The Daily Mail says the Education Secretary, Gavin Williamson, has demanded, in an article inside the paper, that unions do their “duty” and stop their opposition to re-opening.
The paper itself says magnificent staff across the nation are desperate to help millions of children get back to the classroom, but militant unions are standing in their way.
In a message to the unions, the paper’s headline declares: “Let our teachers be heroes.”
In the view of the Times, the unions are doing what they always do – holding the government to ransom with children used as bargaining chips.
In an article for the Daily Telegraph, Dame Rachel de Souza, the chief executive of a group of academies, says children have already missed a term of vital learning, and while heroic efforts have been made to deliver remote studies, the internet is no replacement for the classroom.
We risk making an entire generation pay the price, she warns.
Writing in the i, Diana Young, a parent of two young children, says she and her husband work full-time and welcome the prospect of schools re-opening.
We are working harder and longer hours than pre-lockdown, she says, and that will eventually take its toll on the family’s mental well-being.
But the Guardian says a leading union has warned that teachers can legally refuse to return to work unless they get the same protections against coronavirus as other frontline staff.
The paper has seen a letter to local authorities by NASUWT, threatening legal action if teachers are forced to go back.
The Telegraph’s main story says new modelling suggests that fewer than 24 people are catching coronavirus each day in London, with forecasts predicting it could be wiped out in the capital within a fortnight.
According to the research by Public Health England and Cambridge University, at the peak of the contagion, on 23 March, when the lockdown began, 213,000 people a day caught the virus in London.

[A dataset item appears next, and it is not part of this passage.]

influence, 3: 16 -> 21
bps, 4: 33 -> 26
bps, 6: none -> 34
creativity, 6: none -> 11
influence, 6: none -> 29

The figures show that London, at one point the worst-hit region in the UK, is now ahead in terms of recovery. The paper says this raises questions about whether the city’s strict lockdown measures will need to continue.
The Times reports that Boris Johnson is preparing a “much more interventionist” drive to tackle obesity as part of the fight against Covid-19 following his spell in hospital with the disease.
The paper points out that official figures show a quarter of coronavirus patients who’ve died in hospital in England had diabetes, and it says the prime minister believes the pandemic provides an opportunity to reinforce the message that people need to lead healthy lifestyles.
According to the Financial Times, Nissan is in talks with Renault to shift production of two of the French carmaker’s models from Spain to Sunderland.
It reports that the Japanese and French manufacturers are discussing the move as part of a global overhaul of operations to be announced this month.
The paper says the move would signal the Japanese carmaker’s long-term commitment to the UK’s largest car plant.
And finally, during the age of social distancing, it’s become part of lockdown etiquette to stay clear of fellow pedestrians on pavements by stepping into the road.
But police are warning people not to do this because, the Mail reports, it’s dangerous and the risk of passing on the virus by briefly crossing paths is low.
The paper says there have been a number of reports of clashes between pedestrians trying to walk past each other while observing the two-metre rule.
But a charity campaigning for wider pavements says it’s up to motorists to look out for people who may need to walk in the road.